Qu’il s’agisse d’EDF ou d’un fournisseur alternatif, une procédure stricte précède la résiliation du contrat de fourniture. Quinze jours avant la résiliation du contrat, un courrier de rappel est envoyé au client. Faute de règlement ou d’arrangement dans ce délai, un nouveau courrier informe le client de la date prévue de la suspension de la fourniture.

Comment fonctionne la trêve hivernale en matière d’électricité ?

La période de trêve hivernale ne concerne pas que la seule suspension des mesures d’expulsion d’un logement. La fourniture d’électricité entre également dans le cadre de la trêve hivernale et de ses dates d’application.

C’est la loi n° 2013-312 du 15 avril 2013, dite loi Brottes, qui impose le maintien de la fourniture d’électricité pour tous les consommateurs entre le 1er novembre et le 31 mars.
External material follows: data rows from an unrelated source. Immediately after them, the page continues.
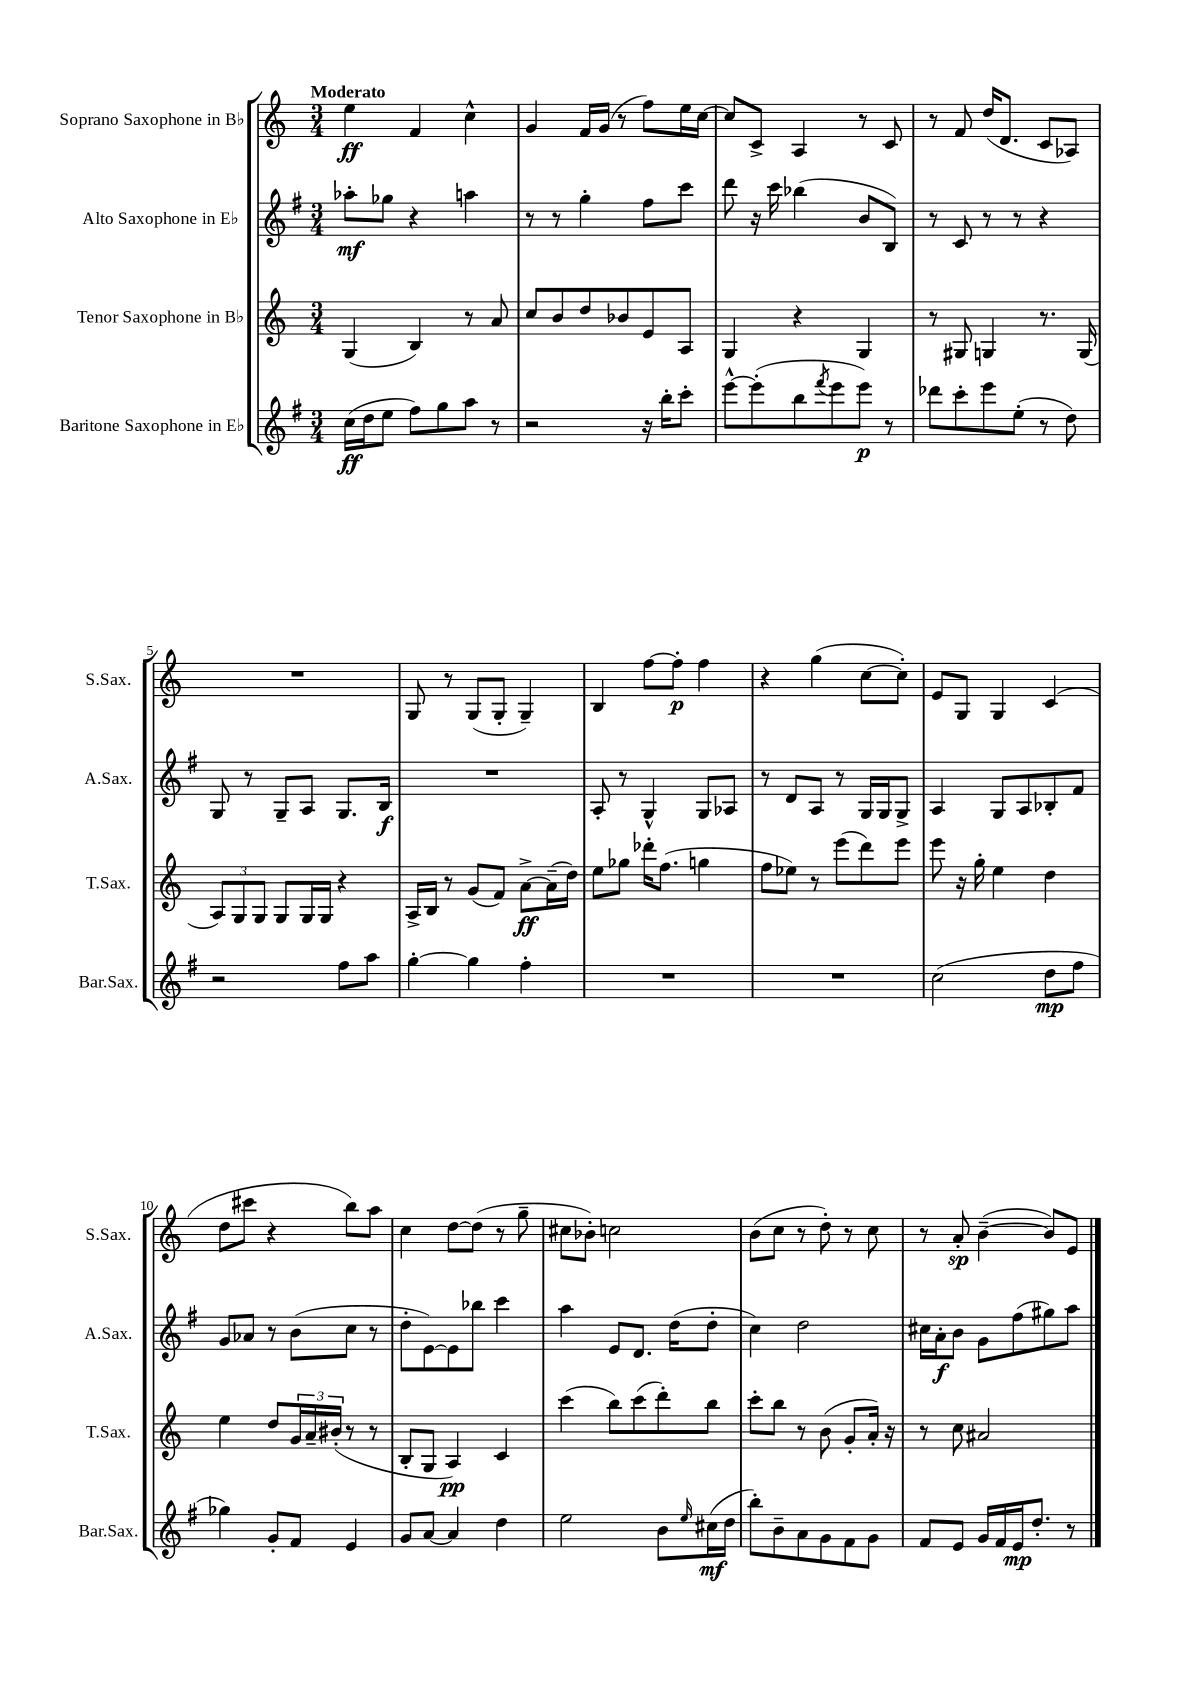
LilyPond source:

<<
\new StaffGroup <<
\new Staff = "s0" \with { instrumentName = "Soprano Saxophone in Bb" shortInstrumentName = "S.Sax." } {
    \clef treble \key c \major \numericTimeSignature \time 3/4 \tempo "Moderato"
    e''4\ff f'4 c''4-^ |
    g'4 f'16 g'16( r8 f''8) e''16 c''16~ |
    c''8 c'8-> a4 r8 c'8 |
    r8 f'8 d''16( d'8. c'8 aes8) |
    R2. |
    g8 r8 g8( g8-. g4--) |
    b4 f''8~ f''8-.\p f''4 |
    r4 g''4( c''8~ c''8-.) |
    e'8 g8 g4 c'4( |
    d''8 cis'''8 r4 b''8) a''8 |
    c''4 d''8~ d''8( r8 g''8-- |
    cis''8 bes'8-.) c''2 |
    b'8( c''8 r8 d''8-.) r8 c''8 |
    r8 a'8-.\sp b'4~--( b'8) e'8 \bar "|." |
}
\new Staff = "s1" \with { instrumentName = "Alto Saxophone in Eb" shortInstrumentName = "A.Sax." } {
    \clef treble \key g \major \numericTimeSignature \time 3/4
    aes''8-.\mf ges''8 r4 a''4 |
    r8 r8 g''4-. fis''8 c'''8 |
    d'''8 r16 c'''16 bes''4( b'8 b8) |
    r8 c'8 r8 r8 r4 |
    g8 r8 g8-- a8 g8. b16\f |
    R2. |
    a8-. r8 g4-^ g8 aes8 |
    r8 d'8 a8 r8 g16 g16 g8-> |
    a4 g8 a8 bes8-. fis'8 |
    g'8 aes'8 r8 b'8( c''8 r8 |
    d''8-. e'8~) e'8 bes''8 c'''4 |
    a''4 e'8 d'8. d''16( d''8-. |
    c''4) d''2 |
    cis''16 a'16-.\f b'8 g'8 fis''8( gis''8) a''8 \bar "|." |
}
\new Staff = "s2" \with { instrumentName = "Tenor Saxophone in Bb" shortInstrumentName = "T.Sax." } {
    \clef treble \key c \major \numericTimeSignature \time 3/4
    g4( b4) r8 a'8 |
    c''8 b'8 d''8 bes'8 e'8 a8 |
    g4 r4 g4 |
    r8 gis8 g4 r8. g16( |
    \tuplet 3/2 { a8) g8 g8 } g8 g16 g16 r4 |
    a16-> b16 r8 g'8( f'8) a'8~->\ff a'16--( d''16) |
    e''8 ges''8 des'''16-. f''8.( g''4 |
    f''8 ees''8) r8 e'''8( d'''8) e'''8 |
    e'''8 r16 g''16-. e''4 d''4 |
    e''4 d''8 \tuplet 3/2 { g'16 a'16-- bis'16-.( } r8 r8 |
    b8-. g8 a4\pp) c'4 |
    c'''4( b''8) c'''8( d'''8-.) b''8 |
    c'''8-. b''8 r8 b'8( g'8-. a'16-.) r16 |
    r8 c''8 ais'2 \bar "|." |
}
\new Staff = "s3" \with { instrumentName = "Baritone Saxophone in Eb" shortInstrumentName = "Bar.Sax." } {
    \clef treble \key g \major \numericTimeSignature \time 3/4
    c''16\ff( d''16 e''8 fis''8) g''8 a''8 r8 |
    r2 r16 b''16-. c'''8-. |
    e'''8~-^ e'''8-.( b''8 \acciaccatura { fis'''8 } e'''8 e'''8\p) r8 |
    des'''8 c'''8-. e'''8 e''8-.( r8 d''8) |
    r2 fis''8 a''8 |
    g''4~-. g''4 fis''4-. |
    R2. |
    R2. |
    c''2( d''8\mp fis''8 |
    ges''4) g'8-. fis'8 e'4 |
    g'8 a'8~ a'4 d''4 |
    e''2 b'8 \grace { e''16 } cis''16\mf( d''16 |
    b''8-.) b'8-- a'8 g'8 fis'8 g'8 |
    fis'8 e'8 g'16 fis'16 e'16\mp d''8.-. r8 \bar "|." |
}
>>
>>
Cette obligation vise tant les fournisseurs historiques, EDF pour l’électricité, que les fournisseurs alternatifs.

Avant cette date, seuls pouvaient bénéficier de la trêve hivernale les ménages qui faisaient l’objet d’une aide du fonds de solidarité pour le logement (FSL). Avec ce texte, la trêve hivernale concerne donc l’ensemble des consommateurs qui ne peuvent plus subir de coupure d’électricité pour impayés.

Sachez toutefois que les factures d’électricité qui correspondant à la trêve hivernale restent dues par le consommateur.

Une possible réduction de puissance

Si aucune coupure d’énergie n’est autorisée durant la trêve hivernale, le fournisseur d’électricité est en droit d’appliquer une réduction de puissance à 3 kilowatts/heure.

Ce niveau minimal de la fourniture d’électricité n’est pas totalement arbitraire, en correspondant aux besoins élémentaires de consommation (radiateur, réfrigérateur, éclairage…).

Une exception à cette réduction de puissance concerne les bénéficiaires du chèque énergie en vigueur depuis le 1er janvier 2018 (loi sur la transition énergétique pour la croissance verte).

Ce chèque énergie, qui remplace les tarifs sociaux de l’énergie, peut être accordé aux ménages dont le revenu fiscal de référence (RFR) n’excède pas 10 700€. Son montant varie de 48 à 277€ en fonction du revenu fiscal de référence.

Cette aide annuelle peut être utilisée pour le paiement des factures d’électricité ou celui de certains travaux de rénovation énergétique. Le chèque énergie possède une durée de validité limité, en devant être utilisé au plus tard le 31 mars de l’année qui suit son attribution.